Il primo, da bordo del Saturnia in navigazione, di notte: “Apriamo la porta della cabina N.22, seconda classe turistica. Buio, e il sussurro musicale di un ventilatore. Qui ci sono Lucien Buysse, Roger Missine, Jef Van der Helst, Giuseppe Cerami, corridori ciclisti. Dormono”, “Li porta, col suo sommesso ronfare di motori, attraverso la notte del Tirreno, il bastimento stupendo di lumi che i pescatori, dalle oro piccole barche, devono scorgere anche da lontanissimo come un miraggio e benché sappiano cos’è fanno segno e si chiamano l’un l’altro quasi stentando a credere”, “Domani si incontrerà la Strada, la grande nemica, lunga e diritta a perdifiato che finisce in niente all’orizzonte o tortuosa ed erta come rupe che leva il fiato alla sola vista, fatta di sassi, o di polvere, o di fango, o di bitume, o di sconvolte buche: lo sterminato nastro che bisognerà inghiottire a poco a poco”, “Domani ci sarà il sudore, i crampi, le ginocchia che dolgono, il cuore che viene in gola, l’imbastitura, la sete, le maledizioni, le forature, il tracollo dell’animo e del corpo, quel senso di amaro in bocca quando gli altri, i bravi, fuggono via, sparendo in un turbine di evviva. Ma stanotte, nella cuccetta morbida, i muscoli si distendono placati: sono giovani, elastici, stanotte, straordinari, irresistibili, gonfi di vittorie”.
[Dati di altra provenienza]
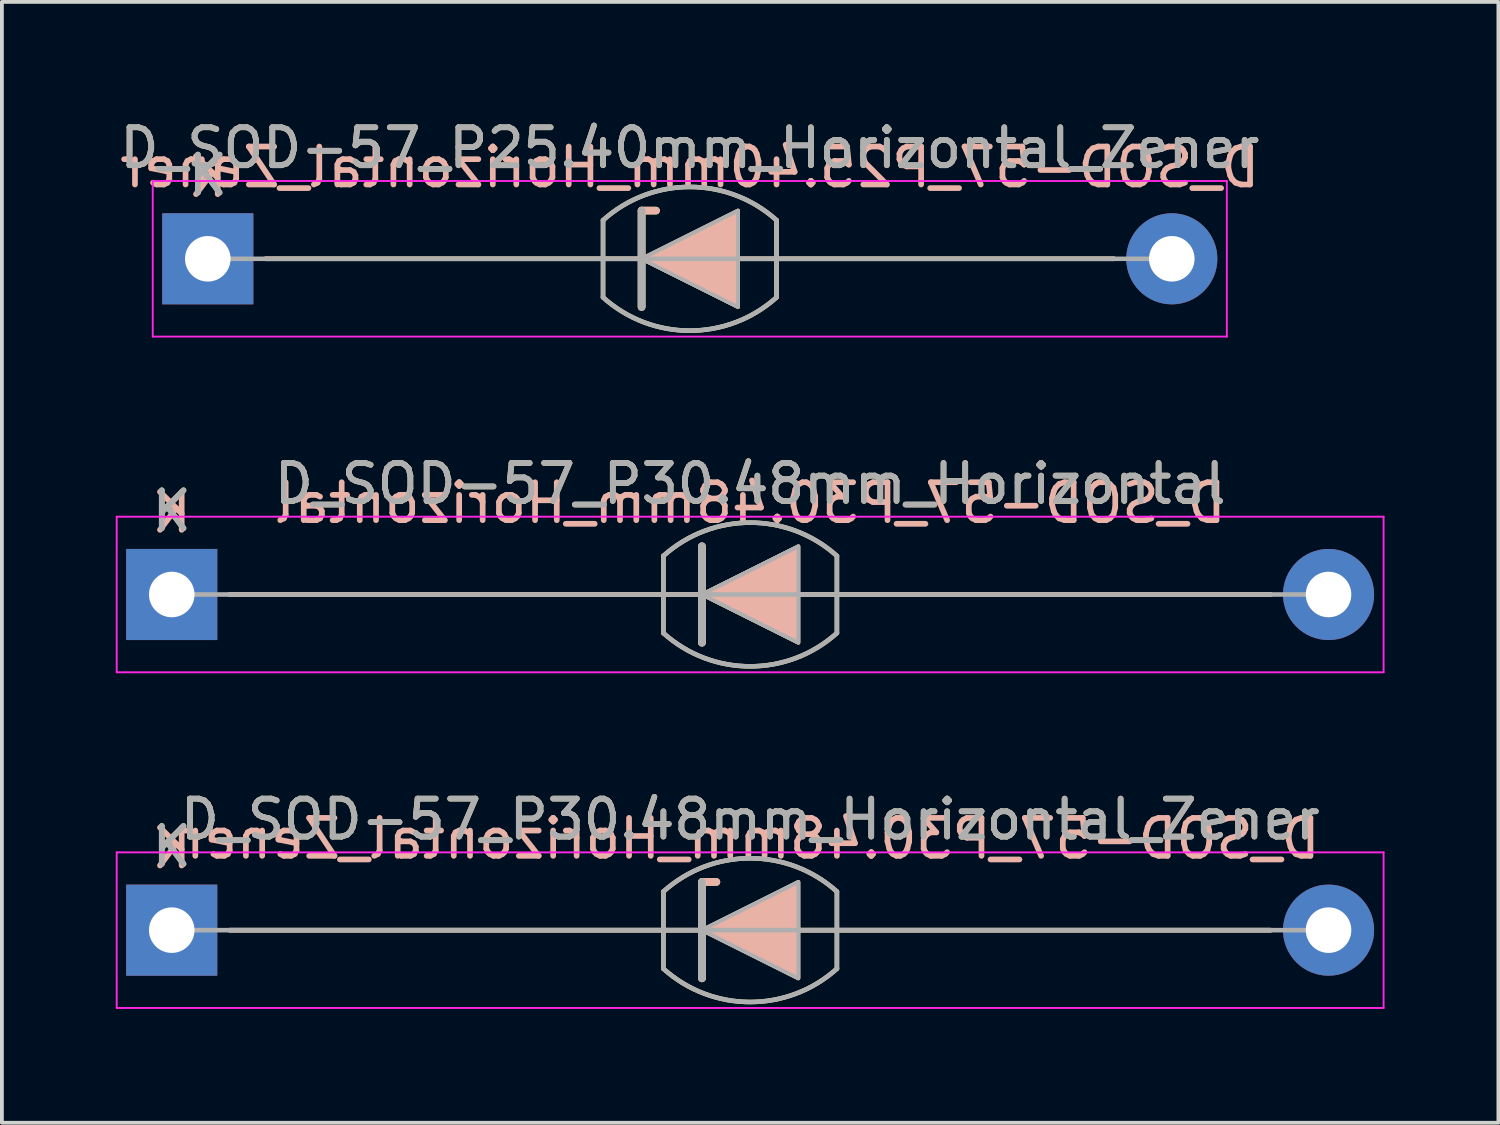
<source format=kicad_pcb>
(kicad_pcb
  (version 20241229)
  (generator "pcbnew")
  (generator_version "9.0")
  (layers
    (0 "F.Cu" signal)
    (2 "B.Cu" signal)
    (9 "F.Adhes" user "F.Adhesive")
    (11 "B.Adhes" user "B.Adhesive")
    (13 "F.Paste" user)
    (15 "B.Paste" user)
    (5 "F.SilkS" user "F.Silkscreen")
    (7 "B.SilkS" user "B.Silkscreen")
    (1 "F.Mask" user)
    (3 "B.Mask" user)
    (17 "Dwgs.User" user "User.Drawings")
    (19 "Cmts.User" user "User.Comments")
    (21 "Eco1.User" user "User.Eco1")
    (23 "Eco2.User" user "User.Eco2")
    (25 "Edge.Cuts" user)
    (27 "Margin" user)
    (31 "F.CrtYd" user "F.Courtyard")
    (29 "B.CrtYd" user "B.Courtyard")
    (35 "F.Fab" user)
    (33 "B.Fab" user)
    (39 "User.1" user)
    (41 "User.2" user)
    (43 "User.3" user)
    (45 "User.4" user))
  (footprint "D_SOD-57_P30.48mm_Horizontal"
    (layer "F.Cu")
    (at 1.475 12.614)
    (property "Reference" "D_SOD-57_P30.48mm_Horizontal" (at 15.24 -2.92 0) (layer "F.SilkS") (effects (font (size 1 1) (thickness 0.15))))
    (fp_line (start 1.524 0) (end 28.956 0) (stroke (width 0.12) (type solid)) (layer "F.SilkS"))
    (fp_line (start 12.954 -1.016) (end 12.954 1.016) (stroke (width 0.12) (type solid)) (layer "F.SilkS"))
    (fp_line (start 13.97 1.27) (end 13.97 -1.27) (stroke (width 0.2) (type solid)) (layer "F.SilkS"))
    (fp_line (start 17.526 -1.016) (end 17.526 1.016) (stroke (width 0.12) (type solid)) (layer "F.SilkS"))
    (fp_arc (start 12.954 -1.016) (mid 15.239999 -1.89322) (end 17.525998 -1.016) (stroke (width 0.12) (type solid)) (layer "F.SilkS"))
    (fp_arc (start 17.526 1.016) (mid 15.240001 1.89322) (end 12.954002 1.016) (stroke (width 0.12) (type solid)) (layer "F.SilkS"))
    (fp_poly (pts (xy 16.51 1.27) (xy 13.97 0) (xy 16.51 -1.27)) (stroke (width 0.1) (type solid)) (fill yes) (layer "F.SilkS"))
    (fp_line (start 1.524 0) (end 28.956 0) (stroke (width 0.12) (type solid)) (layer "B.SilkS"))
    (fp_line (start 13.97 -1.27) (end 13.97 1.27) (stroke (width 0.2) (type solid)) (layer "B.SilkS"))
    (fp_poly (pts (xy 16.51 -1.27) (xy 13.97 0) (xy 16.51 1.27)) (stroke (width 0.1) (type solid)) (fill yes) (layer "B.SilkS"))
    (fp_line (start -1.45 -2.05) (end -1.45 2.05) (stroke (width 0.05) (type solid)) (layer "F.CrtYd"))
    (fp_line (start -1.45 2.05) (end 31.93 2.05) (stroke (width 0.05) (type solid)) (layer "F.CrtYd"))
    (fp_line (start 31.93 -2.05) (end -1.45 -2.05) (stroke (width 0.05) (type solid)) (layer "F.CrtYd"))
    (fp_line (start 31.93 2.05) (end 31.93 -2.05) (stroke (width 0.05) (type solid)) (layer "F.CrtYd"))
    (fp_line (start 0 0) (end 30.48 0) (stroke (width 0.12) (type solid)) (layer "F.Fab"))
    (fp_line (start 12.954 -1.016) (end 12.954 1.016) (stroke (width 0.12) (type solid)) (layer "F.Fab"))
    (fp_line (start 13.97 1.27) (end 13.97 -1.27) (stroke (width 0.2) (type solid)) (layer "F.Fab"))
    (fp_line (start 17.526 -1.016) (end 17.526 1.016) (stroke (width 0.12) (type solid)) (layer "F.Fab"))
    (fp_arc (start 12.954 -1.016) (mid 15.24037 -1.894241) (end 17.527132 -1.017021) (stroke (width 0.12) (type solid)) (layer "F.Fab"))
    (fp_arc (start 17.527134 1.014979) (mid 15.240764 1.89322) (end 12.954002 1.016) (stroke (width 0.12) (type solid)) (layer "F.Fab"))
    (fp_poly (pts (xy 16.51 1.27) (xy 13.97 0) (xy 16.51 -1.27)) (stroke (width 0.1) (type solid)) (fill no) (layer "F.Fab"))
    (fp_text user "K" (at 0 -2.2 0) (layer "F.SilkS") (effects (font (size 1 1) (thickness 0.15))))
    (fp_text user "${REFERENCE}" (at 15.24 -2.413 0) (layer "B.SilkS") (effects (font (size 1 1) (thickness 0.15)) (justify mirror)))
    (fp_text user "K" (at 0 -2.159 0) (layer "B.SilkS") (effects (font (size 1 1) (thickness 0.15)) (justify mirror)))
    (fp_text user "${REFERENCE}" (at 15.24 -2.921 0) (layer "F.Fab") (effects (font (size 1 1) (thickness 0.15))))
    (fp_text user "K" (at 0 -2.2 0) (layer "F.Fab") (effects (font (size 1 1) (thickness 0.15))))
    (pad "1" thru_hole rect (at 0 0) (size 2.4 2.4) (drill 1.2) (layers "*.Cu" "*.Mask"))
    (pad "2" thru_hole oval (at 30.48 0) (size 2.4 2.4) (drill 1.2) (layers "*.Cu" "*.Mask")))
  (footprint "D_SOD-57_P25.40mm_Horizontal_Zener"
    (layer "F.Cu")
    (at 2.425 3.769)
    (property "Reference" "D_SOD-57_P25.40mm_Horizontal_Zener" (at 12.7 -2.92 0) (layer "F.SilkS") (effects (font (size 1 1) (thickness 0.15))))
    (fp_line (start 1.524 0) (end 23.876 0) (stroke (width 0.12) (type solid)) (layer "F.SilkS"))
    (fp_line (start 10.414 -1.016) (end 10.414 1.016) (stroke (width 0.12) (type solid)) (layer "F.SilkS"))
    (fp_line (start 11.43 -1.27) (end 11.811 -1.27) (stroke (width 0.2) (type solid)) (layer "F.SilkS"))
    (fp_line (start 11.43 1.27) (end 11.43 -1.27) (stroke (width 0.2) (type solid)) (layer "F.SilkS"))
    (fp_line (start 14.986 -1.016) (end 14.986 1.016) (stroke (width 0.12) (type solid)) (layer "F.SilkS"))
    (fp_arc (start 10.414 -1.016) (mid 12.699999 -1.89322) (end 14.985998 -1.016) (stroke (width 0.12) (type solid)) (layer "F.SilkS"))
    (fp_arc (start 14.986 1.016) (mid 12.700001 1.89322) (end 10.414002 1.016) (stroke (width 0.12) (type solid)) (layer "F.SilkS"))
    (fp_poly (pts (xy 13.97 1.27) (xy 11.43 0) (xy 13.97 -1.27)) (stroke (width 0.1) (type solid)) (fill yes) (layer "F.SilkS"))
    (fp_line (start 1.524 0) (end 23.876 0) (stroke (width 0.12) (type solid)) (layer "B.SilkS"))
    (fp_line (start 11.43 -1.27) (end 11.43 1.27) (stroke (width 0.2) (type solid)) (layer "B.SilkS"))
    (fp_line (start 11.43 -1.27) (end 11.811 -1.27) (stroke (width 0.2) (type solid)) (layer "B.SilkS"))
    (fp_poly (pts (xy 13.97 -1.27) (xy 11.43 0) (xy 13.97 1.27)) (stroke (width 0.1) (type solid)) (fill yes) (layer "B.SilkS"))
    (fp_line (start -1.45 -2.05) (end -1.45 2.05) (stroke (width 0.05) (type solid)) (layer "F.CrtYd"))
    (fp_line (start -1.45 2.05) (end 26.85 2.05) (stroke (width 0.05) (type solid)) (layer "F.CrtYd"))
    (fp_line (start 26.85 -2.05) (end -1.45 -2.05) (stroke (width 0.05) (type solid)) (layer "F.CrtYd"))
    (fp_line (start 26.85 2.05) (end 26.85 -2.05) (stroke (width 0.05) (type solid)) (layer "F.CrtYd"))
    (fp_line (start 0 0) (end 25.4 0) (stroke (width 0.12) (type solid)) (layer "F.Fab"))
    (fp_line (start 10.414 -1.016) (end 10.414 1.016) (stroke (width 0.12) (type solid)) (layer "F.Fab"))
    (fp_line (start 11.43 1.27) (end 11.43 -1.27) (stroke (width 0.2) (type solid)) (layer "F.Fab"))
    (fp_line (start 14.986 -1.016) (end 14.986 1.016) (stroke (width 0.12) (type solid)) (layer "F.Fab"))
    (fp_arc (start 10.414 -1.016) (mid 12.70037 -1.894241) (end 14.987132 -1.017021) (stroke (width 0.12) (type solid)) (layer "F.Fab"))
    (fp_arc (start 14.987134 1.014979) (mid 12.700764 1.89322) (end 10.414002 1.016) (stroke (width 0.12) (type solid)) (layer "F.Fab"))
    (fp_poly (pts (xy 13.97 1.27) (xy 11.43 0) (xy 13.97 -1.27)) (stroke (width 0.1) (type solid)) (fill no) (layer "F.Fab"))
    (fp_text user "K" (at 0 -2.2 0) (layer "F.SilkS") (effects (font (size 1 1) (thickness 0.15))))
    (fp_text user "K" (at 0 -2.159 0) (layer "B.SilkS") (effects (font (size 1 1) (thickness 0.15)) (justify mirror)))
    (fp_text user "${REFERENCE}" (at 12.7 -2.413 0) (layer "B.SilkS") (effects (font (size 1 1) (thickness 0.15)) (justify mirror)))
    (fp_text user "K" (at 0 -2.2 0) (layer "F.Fab") (effects (font (size 1 1) (thickness 0.15))))
    (fp_text user "${REFERENCE}" (at 12.7 -2.921 0) (layer "F.Fab") (effects (font (size 1 1) (thickness 0.15))))
    (pad "1" thru_hole rect (at 0 0) (size 2.4 2.4) (drill 1.2) (layers "*.Cu" "*.Mask"))
    (pad "2" thru_hole oval (at 25.4 0) (size 2.4 2.4) (drill 1.2) (layers "*.Cu" "*.Mask")))
  (footprint "D_SOD-57_P30.48mm_Horizontal_Zener"
    (layer "F.Cu")
    (at 1.475 21.458)
    (property "Reference" "D_SOD-57_P30.48mm_Horizontal_Zener" (at 15.24 -2.92 0) (layer "F.SilkS") (effects (font (size 1 1) (thickness 0.15))))
    (fp_line (start 1.524 0) (end 28.956 0) (stroke (width 0.12) (type solid)) (layer "F.SilkS"))
    (fp_line (start 12.954 -1.016) (end 12.954 1.016) (stroke (width 0.12) (type solid)) (layer "F.SilkS"))
    (fp_line (start 13.97 -1.27) (end 14.351 -1.27) (stroke (width 0.2) (type solid)) (layer "F.SilkS"))
    (fp_line (start 13.97 1.27) (end 13.97 -1.27) (stroke (width 0.2) (type solid)) (layer "F.SilkS"))
    (fp_line (start 17.526 -1.016) (end 17.526 1.016) (stroke (width 0.12) (type solid)) (layer "F.SilkS"))
    (fp_arc (start 12.954 -1.016) (mid 15.239999 -1.89322) (end 17.525998 -1.016) (stroke (width 0.12) (type solid)) (layer "F.SilkS"))
    (fp_arc (start 17.526 1.016) (mid 15.240001 1.89322) (end 12.954002 1.016) (stroke (width 0.12) (type solid)) (layer "F.SilkS"))
    (fp_poly (pts (xy 16.51 1.27) (xy 13.97 0) (xy 16.51 -1.27)) (stroke (width 0.1) (type solid)) (fill yes) (layer "F.SilkS"))
    (fp_line (start 1.524 0) (end 28.956 0) (stroke (width 0.12) (type solid)) (layer "B.SilkS"))
    (fp_line (start 13.97 -1.27) (end 13.97 1.27) (stroke (width 0.2) (type solid)) (layer "B.SilkS"))
    (fp_line (start 13.97 -1.27) (end 14.351 -1.27) (stroke (width 0.2) (type solid)) (layer "B.SilkS"))
    (fp_poly (pts (xy 16.51 -1.27) (xy 13.97 0) (xy 16.51 1.27)) (stroke (width 0.1) (type solid)) (fill yes) (layer "B.SilkS"))
    (fp_line (start -1.45 -2.05) (end -1.45 2.05) (stroke (width 0.05) (type solid)) (layer "F.CrtYd"))
    (fp_line (start -1.45 2.05) (end 31.93 2.05) (stroke (width 0.05) (type solid)) (layer "F.CrtYd"))
    (fp_line (start 31.93 -2.05) (end -1.45 -2.05) (stroke (width 0.05) (type solid)) (layer "F.CrtYd"))
    (fp_line (start 31.93 2.05) (end 31.93 -2.05) (stroke (width 0.05) (type solid)) (layer "F.CrtYd"))
    (fp_line (start 0 0) (end 30.48 0) (stroke (width 0.12) (type solid)) (layer "F.Fab"))
    (fp_line (start 12.954 -1.016) (end 12.954 1.016) (stroke (width 0.12) (type solid)) (layer "F.Fab"))
    (fp_line (start 13.97 1.27) (end 13.97 -1.27) (stroke (width 0.2) (type solid)) (layer "F.Fab"))
    (fp_line (start 17.526 -1.016) (end 17.526 1.016) (stroke (width 0.12) (type solid)) (layer "F.Fab"))
    (fp_arc (start 12.954 -1.016) (mid 15.24037 -1.894241) (end 17.527132 -1.017021) (stroke (width 0.12) (type solid)) (layer "F.Fab"))
    (fp_arc (start 17.527134 1.014979) (mid 15.240764 1.89322) (end 12.954002 1.016) (stroke (width 0.12) (type solid)) (layer "F.Fab"))
    (fp_poly (pts (xy 16.51 1.27) (xy 13.97 0) (xy 16.51 -1.27)) (stroke (width 0.1) (type solid)) (fill no) (layer "F.Fab"))
    (fp_text user "K" (at 0 -2.2 0) (layer "F.SilkS") (effects (font (size 1 1) (thickness 0.15))))
    (fp_text user "${REFERENCE}" (at 15.24 -2.413 0) (layer "B.SilkS") (effects (font (size 1 1) (thickness 0.15)) (justify mirror)))
    (fp_text user "K" (at 0 -2.159 0) (layer "B.SilkS") (effects (font (size 1 1) (thickness 0.15)) (justify mirror)))
    (fp_text user "K" (at 0 -2.2 0) (layer "F.Fab") (effects (font (size 1 1) (thickness 0.15))))
    (fp_text user "${REFERENCE}" (at 15.24 -2.921 0) (layer "F.Fab") (effects (font (size 1 1) (thickness 0.15))))
    (pad "1" thru_hole rect (at 0 0) (size 2.4 2.4) (drill 1.2) (layers "*.Cu" "*.Mask"))
    (pad "2" thru_hole oval (at 30.48 0) (size 2.4 2.4) (drill 1.2) (layers "*.Cu" "*.Mask")))
  (gr_rect
    (start -3 -3)
    (end 36.43 26.533)
    (stroke (width 0.1) (type default))
    (fill no)
    (layer "Edge.Cuts")))
</source>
Un libro curato da Claudio Marabini raccoglie i 25 pezzi scritti da Buzzati (più tre cronache del collega Ciro Verratti), s’intitola “Dino Buzzati al Giro d’Italia”, pubblicato dalla Mondadori nel 1981 e ristampato negli Oscar. Le pagine sono ispiratissime. Buzzati pedala fra con Bartali e Coppi, con i fratelli Rossello, e con Pasotti, e con Biagioni, e con De Santi, e anche con Garibaldi, e sempre dentro di sé, nei tornanti della memoria: “Ho corso anch’io infine da ragazzo a cavallo di una bicicletta a cui avevo tolto i parafanghi perché assomigliasse un poco a quelle dei campioni; e mi ricordo che una sera tallonai per ben due interi giri del Parco la ruota, giuro, di Alfonsina Strada, che alla fine mi fece scoppiare lasciandomi scornato; tanto più che, lei saettando via, fui abbrancato da un vigile urbano per la multa (eccesso di velocità: e a quei tempi ammontava alla enormità di lire venti)”.
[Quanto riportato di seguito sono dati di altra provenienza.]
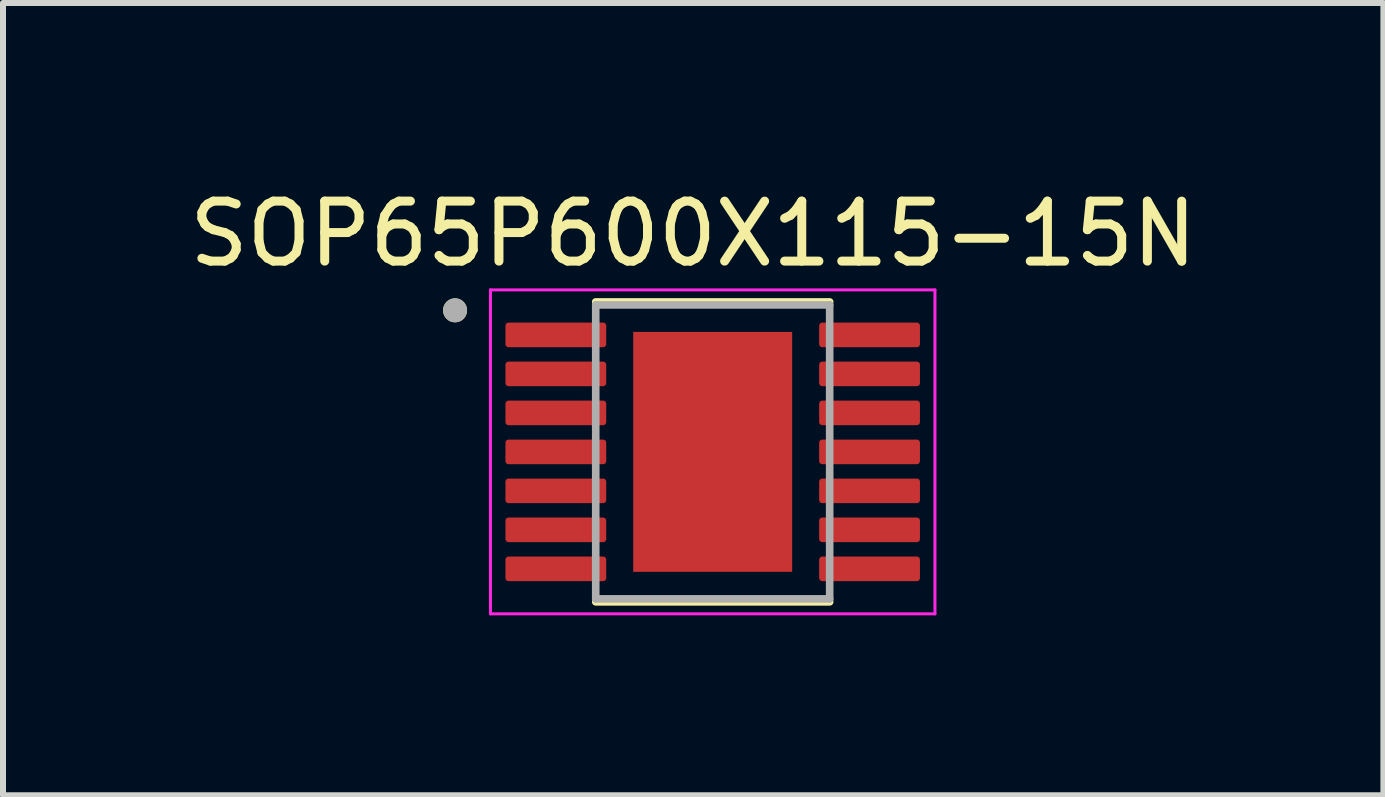
<source format=kicad_pcb>
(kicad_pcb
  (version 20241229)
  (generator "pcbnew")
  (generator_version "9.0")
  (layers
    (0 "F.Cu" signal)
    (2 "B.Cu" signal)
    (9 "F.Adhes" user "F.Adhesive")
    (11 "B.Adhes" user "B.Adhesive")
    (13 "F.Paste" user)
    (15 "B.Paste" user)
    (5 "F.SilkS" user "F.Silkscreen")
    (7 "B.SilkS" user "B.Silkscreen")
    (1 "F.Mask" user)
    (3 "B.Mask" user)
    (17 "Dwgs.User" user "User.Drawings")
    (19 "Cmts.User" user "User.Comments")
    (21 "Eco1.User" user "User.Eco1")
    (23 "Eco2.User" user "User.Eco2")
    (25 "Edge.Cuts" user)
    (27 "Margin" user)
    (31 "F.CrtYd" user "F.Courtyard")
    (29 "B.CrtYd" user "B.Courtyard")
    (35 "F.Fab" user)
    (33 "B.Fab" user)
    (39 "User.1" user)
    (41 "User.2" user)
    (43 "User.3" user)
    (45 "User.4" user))
  (footprint "SOP65P600X115-15N"
    (layer "F.Cu")
    (at 8.831 4.483)
    (property "Reference" "SOP65P600X115-15N" (at -0.325 -3.635 0) (layer "F.SilkS") (effects (font (size 1 1) (thickness 0.15))))
    (attr smd)
    (fp_line (start -1.95 -2.5) (end 1.95 -2.5) (stroke (width 0.127) (type solid)) (layer "F.SilkS"))
    (fp_line (start -1.95 2.5) (end 1.95 2.5) (stroke (width 0.127) (type solid)) (layer "F.SilkS"))
    (fp_circle (center -4.295 -2.36) (end -4.195 -2.36) (stroke (width 0.2) (type solid)) (fill no) (layer "F.SilkS"))
    (fp_poly (pts (xy -0.838 -1.265) (xy 0.838 -1.265) (xy 0.838 1.265) (xy -0.838 1.265)) (stroke (width 0.01) (type solid)) (fill yes) (layer "F.Paste"))
    (fp_line (start -3.705 -2.7) (end -3.705 2.7) (stroke (width 0.05) (type solid)) (layer "F.CrtYd"))
    (fp_line (start -3.705 -2.7) (end 3.705 -2.7) (stroke (width 0.05) (type solid)) (layer "F.CrtYd"))
    (fp_line (start -3.705 2.7) (end 3.705 2.7) (stroke (width 0.05) (type solid)) (layer "F.CrtYd"))
    (fp_line (start 3.705 -2.7) (end 3.705 2.7) (stroke (width 0.05) (type solid)) (layer "F.CrtYd"))
    (fp_line (start -1.95 -2.45) (end -1.95 2.45) (stroke (width 0.127) (type solid)) (layer "F.Fab"))
    (fp_line (start -1.95 -2.45) (end 1.95 -2.45) (stroke (width 0.127) (type solid)) (layer "F.Fab"))
    (fp_line (start -1.95 2.45) (end 1.95 2.45) (stroke (width 0.127) (type solid)) (layer "F.Fab"))
    (fp_line (start 1.95 -2.45) (end 1.95 2.45) (stroke (width 0.127) (type solid)) (layer "F.Fab"))
    (fp_circle (center -4.295 -2.36) (end -4.195 -2.36) (stroke (width 0.2) (type solid)) (fill no) (layer "F.Fab"))
    (pad "1" smd roundrect (at -2.615 -1.95) (size 1.68 0.41) (layers "F.Cu" "F.Mask" "F.Paste") (roundrect_rratio 0.125))
    (pad "2" smd roundrect (at -2.615 -1.3) (size 1.68 0.41) (layers "F.Cu" "F.Mask" "F.Paste") (roundrect_rratio 0.125))
    (pad "3" smd roundrect (at -2.615 -0.65) (size 1.68 0.41) (layers "F.Cu" "F.Mask" "F.Paste") (roundrect_rratio 0.125))
    (pad "4" smd roundrect (at -2.615 0) (size 1.68 0.41) (layers "F.Cu" "F.Mask" "F.Paste") (roundrect_rratio 0.125))
    (pad "5" smd roundrect (at -2.615 0.65) (size 1.68 0.41) (layers "F.Cu" "F.Mask" "F.Paste") (roundrect_rratio 0.125))
    (pad "6" smd roundrect (at -2.615 1.3) (size 1.68 0.41) (layers "F.Cu" "F.Mask" "F.Paste") (roundrect_rratio 0.125))
    (pad "7" smd roundrect (at -2.615 1.95) (size 1.68 0.41) (layers "F.Cu" "F.Mask" "F.Paste") (roundrect_rratio 0.125))
    (pad "8" smd roundrect (at 2.615 1.95) (size 1.68 0.41) (layers "F.Cu" "F.Mask" "F.Paste") (roundrect_rratio 0.125))
    (pad "9" smd roundrect (at 2.615 1.3) (size 1.68 0.41) (layers "F.Cu" "F.Mask" "F.Paste") (roundrect_rratio 0.125))
    (pad "10" smd roundrect (at 2.615 0.65) (size 1.68 0.41) (layers "F.Cu" "F.Mask" "F.Paste") (roundrect_rratio 0.125))
    (pad "11" smd roundrect (at 2.615 0) (size 1.68 0.41) (layers "F.Cu" "F.Mask" "F.Paste") (roundrect_rratio 0.125))
    (pad "12" smd roundrect (at 2.615 -0.65) (size 1.68 0.41) (layers "F.Cu" "F.Mask" "F.Paste") (roundrect_rratio 0.125))
    (pad "13" smd roundrect (at 2.615 -1.3) (size 1.68 0.41) (layers "F.Cu" "F.Mask" "F.Paste") (roundrect_rratio 0.125))
    (pad "14" smd roundrect (at 2.615 -1.95) (size 1.68 0.41) (layers "F.Cu" "F.Mask" "F.Paste") (roundrect_rratio 0.125))
    (pad "15" smd rect (at 0 0) (size 2.65 4) (layers "F.Cu" "F.Mask")))
  (gr_rect
    (start -3 -3)
    (end 20.012 10.208)
    (stroke (width 0.1) (type default))
    (fill no)
    (layer "Edge.Cuts")))
</source>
Il Giro d’Italia è anche una corsa di biciclette. Buzzati lo annusa, lo sente, lo comprende, lo sa, lo scrive. Quando i corridori arrivano a Trieste, ancora territorio libero ma sotto amministrazione militare alleata, scrive: “Ho visto uomini fatti che si asciugavano gli occhi col dorso della mano e si capiva che attraverso il velo delle lacrime non vedevano più niente se non delle confuse macchie che fuggivano dinanzi a un glorioso barbaglio di sole. Ho visto giovanotti in motocicletta passare e ripassare, tenendo alzati al vento giganteschi tricolori; e chi sa che fatica facevano. Ho visto i ‘cerini’, cioè i poliziotti civili in divisa blu scura tipo inglese, e i ‘berretti rossi’ britannici, li ho visti sbalorditi guardarsi intorno senza capire. Ho visto una vecchia signora che ci salutava da un balcone come se fossimo figli suoi…”.
Immaginifico, infinito, profetico Buzzati: “No, non mollare, bicicletta. Noi allora saremo probabilmente morti e sepolti, Coppi sarà uno scarno e tremulo nonnino ignoto alle generazioni nuove, altri nomi verranno urlati dalle folle”, “Se tu capitolassi, non solo un periodo dello sport, un capitolo del costume umano sarà finito, ma si restringerà ancor più il superstite dominio della illusione, dove trovano respiro i cuori semplici”, “Tu non badarci, bicicletta. Vola, tu, con le tue piccole energie, per monti e valli, suda, fatica e soffri”.